Hard (Sexy Bastard #1)

My heart thuds a little faster. “Is that a yes?”


He folds his arms behind his head, leans back in his chair, a smile stretching across his face. “You’re going to have to tell me your name if we’re going to work together.”

“Cassie,” I say. “So we have an agreement?” I walk around to where he sits and offer him my hand. He shakes it, his palm cool against my warm one.

“Tomorrow morning. Nine,” he says. “You’ll work in here.”

“With you?”

“Is that a problem?”

“No,” I say, surveying the office. It’s not small, but there’s one desk, one chair, and boxes of files that will have to go somewhere. Not to mention the mountains of receipts and other papers ready to avalanche across the desk. “It just could get cramped with both of us.”

Ryder turns toward me in his seat, his head level with my waist, right where his hands grasped me only moments before. “Lucky for you,” he says, “I know how to move well in tight spaces.” He looks up at me, the line of his jaw strong and straight, brushing the hem of my skirt as he fingers the beveled edge of the desk, and though from somewhere I can hear the dull whirr of the air conditioner, I make a mental note for tomorrow: this office can get hot.





CASSIE





CH. 6


“That’s your real name?”

“Real as it gets,” he says. “Cash Ryan Gardner.”

“With a name like that maybe you should be the accountant,” I say.

“No way,” he says. “I don’t want to count the money.
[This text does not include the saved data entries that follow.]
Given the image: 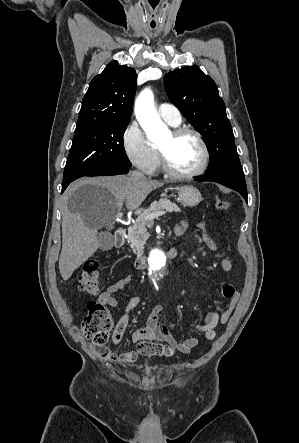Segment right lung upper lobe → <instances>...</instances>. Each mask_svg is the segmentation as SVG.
<instances>
[{
	"mask_svg": "<svg viewBox=\"0 0 299 443\" xmlns=\"http://www.w3.org/2000/svg\"><path fill=\"white\" fill-rule=\"evenodd\" d=\"M136 71L117 61L95 76L83 98L76 130L107 121H130Z\"/></svg>",
	"mask_w": 299,
	"mask_h": 443,
	"instance_id": "obj_1",
	"label": "right lung upper lobe"
}]
</instances>
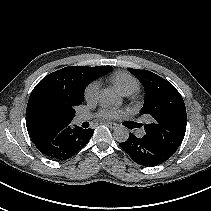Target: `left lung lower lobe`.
I'll use <instances>...</instances> for the list:
<instances>
[{
  "label": "left lung lower lobe",
  "mask_w": 211,
  "mask_h": 211,
  "mask_svg": "<svg viewBox=\"0 0 211 211\" xmlns=\"http://www.w3.org/2000/svg\"><path fill=\"white\" fill-rule=\"evenodd\" d=\"M120 146L133 161L147 167L157 166L173 155L146 135L137 138L133 133H130L128 140L120 143Z\"/></svg>",
  "instance_id": "1"
}]
</instances>
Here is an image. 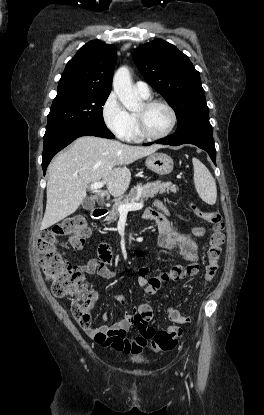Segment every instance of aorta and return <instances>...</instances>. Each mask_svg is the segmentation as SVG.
<instances>
[{
	"mask_svg": "<svg viewBox=\"0 0 264 415\" xmlns=\"http://www.w3.org/2000/svg\"><path fill=\"white\" fill-rule=\"evenodd\" d=\"M113 88L121 103L129 111L141 105V99L132 87L130 71L126 66L120 67L113 77Z\"/></svg>",
	"mask_w": 264,
	"mask_h": 415,
	"instance_id": "1",
	"label": "aorta"
}]
</instances>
I want to have enough money to pay someone else to count it.”

“Good plan.” I save the balance sheet file on the laptop as Cash hands me a beer. It’s the end of my first week as the new bookkeeper for Altitude. At twenty bucks an hour, I’ve only got, like, three more months to go. If I don’t count the interest.
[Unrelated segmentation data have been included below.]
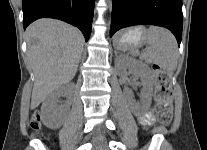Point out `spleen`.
<instances>
[{
  "label": "spleen",
  "instance_id": "1",
  "mask_svg": "<svg viewBox=\"0 0 207 150\" xmlns=\"http://www.w3.org/2000/svg\"><path fill=\"white\" fill-rule=\"evenodd\" d=\"M145 40L148 48L142 57L172 74L178 62V46L174 35L165 28L151 26L145 31ZM129 50L133 56L140 54L136 47Z\"/></svg>",
  "mask_w": 207,
  "mask_h": 150
}]
</instances>
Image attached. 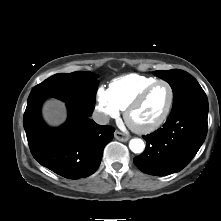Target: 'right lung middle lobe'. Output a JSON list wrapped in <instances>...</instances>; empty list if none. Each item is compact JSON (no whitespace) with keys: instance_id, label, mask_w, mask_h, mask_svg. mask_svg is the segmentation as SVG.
Segmentation results:
<instances>
[{"instance_id":"right-lung-middle-lobe-1","label":"right lung middle lobe","mask_w":221,"mask_h":221,"mask_svg":"<svg viewBox=\"0 0 221 221\" xmlns=\"http://www.w3.org/2000/svg\"><path fill=\"white\" fill-rule=\"evenodd\" d=\"M97 87L96 74L92 72L77 71L69 74H55L32 89L28 103L55 97L65 103L92 111Z\"/></svg>"}]
</instances>
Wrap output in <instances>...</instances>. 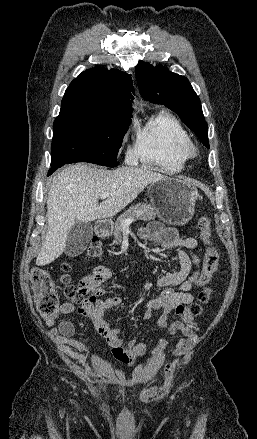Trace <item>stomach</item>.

At least the drinks are free.

Cash the bartender is also one of the partners with Ryder in Altitude. He’s what in the nightlife business I guess is called “front of house”—good-looking, smooth-talking, the kind of person who can get customers to buy just one more drink, stay for just one more song. Great for a night out, difficult when you’re trying to get work done.
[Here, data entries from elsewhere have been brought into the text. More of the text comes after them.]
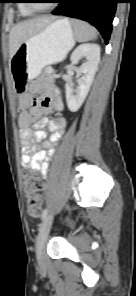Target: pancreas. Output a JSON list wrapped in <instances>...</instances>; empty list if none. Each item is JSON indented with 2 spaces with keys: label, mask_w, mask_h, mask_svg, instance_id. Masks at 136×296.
Returning <instances> with one entry per match:
<instances>
[{
  "label": "pancreas",
  "mask_w": 136,
  "mask_h": 296,
  "mask_svg": "<svg viewBox=\"0 0 136 296\" xmlns=\"http://www.w3.org/2000/svg\"><path fill=\"white\" fill-rule=\"evenodd\" d=\"M53 69L51 67H46L43 74L49 78H51V73H52Z\"/></svg>",
  "instance_id": "cf45deb5"
}]
</instances>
Still, the last couple days, I’ve found myself gravitating to doing work out in the main area instead of the office, sitting at the end of the bar, even if there are customers, even if Cash and Ryder are out here.

Maybe especially when Ryder is out here.

He and Jackson, another partner in Altitude, are holed up at an empty table in a front corner. Jackson’s an architect and he’s drawn up plans for a new place they all want to open together again—Ryder, Cash, and Jackson, and the fourth Altitude partner, Parker, who’s moving back from New York soon, I’m told. Bending over the table, Ryder and Jackson study the blueprints they’ve spread out very seriously, their backs to me. More significantly, their butts.

I once read that having a great ass is a genetic trait. If that’s true, Ryder Cole won the DNA lottery.

“You hungry?” Cash says, jarring me out of admiration of Ryder’s backside.

“Not really.”

“You sure? Because you’re staring over there like you need a little something in your mouth.”

I roll my eyes. “You are such a troglodyte.”

“Hey, now.” He holds up his hands in surrender. “I don’t know that word, but if it means anything like the look you’re giving them,” he says, “I’m into it.”

“You’re into it alone, then. It means caveman.”

Carrying the rolled up plan under his arm, Jackson approaches. Ryder hangs back near the door, the phone to his ear. Cash pours Jackson a whiskey as he takes a seat, around the corner of the bar from me. “Thanks, man,” Jackson says. “Probably want to get one ready for Ryde, too. I think a girl just bailed on a shift tonight.”

“Who?” Cash says.

“I don’t know,” Jackson says, sipping his drink. “Staff is Ryder’s department. I’m just the architect.” He looks at me, takes in the laptop and the piles of papers surrounding it. “Do you work for us, or are you doing homework at a bar?”

“She’s the new Brightfield,” Cash says. “After he got carted off.”

“I’m sorry, was he talking to you?” I say to Cash as I go to shake Jackson’s hand. “Cassie. Nice to meet you.”

“You, too,” Jackson says, grinning at me, then looking at Cash. “Anyone who talks to Cash that way is welcome here.”

“Thanks, bro,” Cash says as takes Jackson’s drink and downs what’s left of the whiskey.

Jackson shakes his head. “Now you’re just going to have to pour me another one.”